Wall Street Advances as Traders Mull Chances of Bigger Fed Rate Cut
Wall Street’s main indexes rose on Friday as investors reevaluated the possibility of a bigger interest rate cut by the Federal Reserve next week, while Photoshop maker Adobe tumbled after forecasting fourth-quarter earnings below estimates.
Traders’ bets of a 50-basis point rate cut jumped overnight, now standing at 43% compared with 14% on Thursday, CME’s FedWatch Tool showed.
Former New York Fed President Bill Dudley said there was a strong case for a 50-bps interest rate cut.

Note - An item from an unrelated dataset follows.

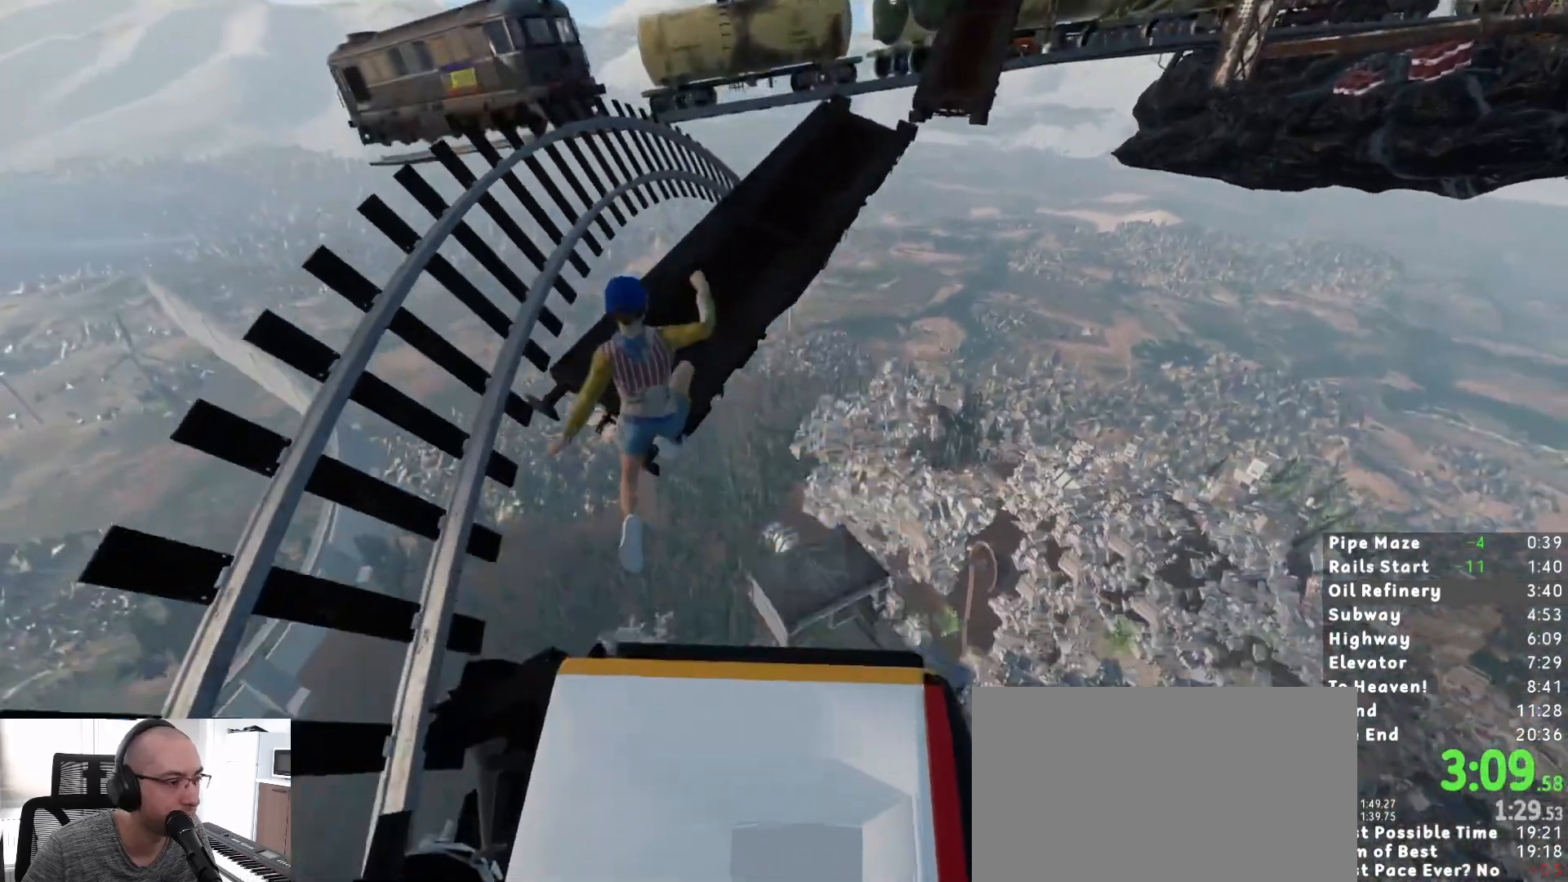
{"keys": ["shift", "w"], "mouse": [], "events": []}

Separate media reports calling the decision “a close call” also added to the uncertainty.
“A couple of articles were published in the Wall Street Journal and the Financial Times suggesting that a 50-bps move was still in play, which has led markets to once again reevaluate their expectations,” Deutsche Bank analysts said.
The Russell 2000 small cap index, which tends to benefit in a lower-rate environment, outperformed with a 2.2% jump.
The market has been seeing a reversal in U.S. equity positioning over the past three days and investors are going long heading into the Fed meeting, said Michael James, managing director of equity trading at Wedbush Securities.
Bets of the Fed sticking to a smaller 25-bps cut had firmed on Thursday following a slightly higher producer prices report that followed the August consumer prices data.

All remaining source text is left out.